Aim of the task>
Lay out the text read from the items below as a Markdown table with two columns, Row and Line. Number each line in order, skip blank lines, and leave the pictures out.

-.-.-

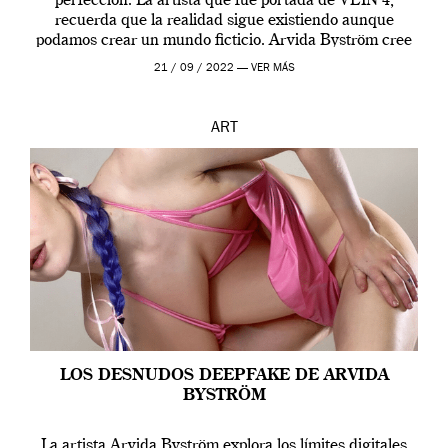
perfección. La artista que fue portada de VEIN 4,
recuerda que la realidad sigue existiendo aunque
podamos crear un mundo ficticio. Arvida Byström cree
que los humanos tienen un complejo […]
21 / 09 / 2022 —
VER MÁS
ART
LOS DESNUDOS DEEPFAKE DE ARVIDA
BYSTRÖM
La artista Arvida Byström explora los límites digitales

-.-.-

Response to this task>
| Row | Line |
|---|---|
| 1 | perfección. La artista que fue portada de VEIN 4, |
| 2 | recuerda que la realidad sigue existiendo aunque |
| 3 | podamos crear un mundo ficticio. Arvida Byström cree |
| 4 | que los humanos tienen un complejo […] |
| 5 | 21 / 09 / 2022 — |
| 6 | VER MÁS |
| 7 | ART |
| 8 | LOS DESNUDOS DEEPFAKE DE ARVIDA |
| 9 | BYSTRÖM |
| 10 | La artista Arvida Byström explora los límites digitales |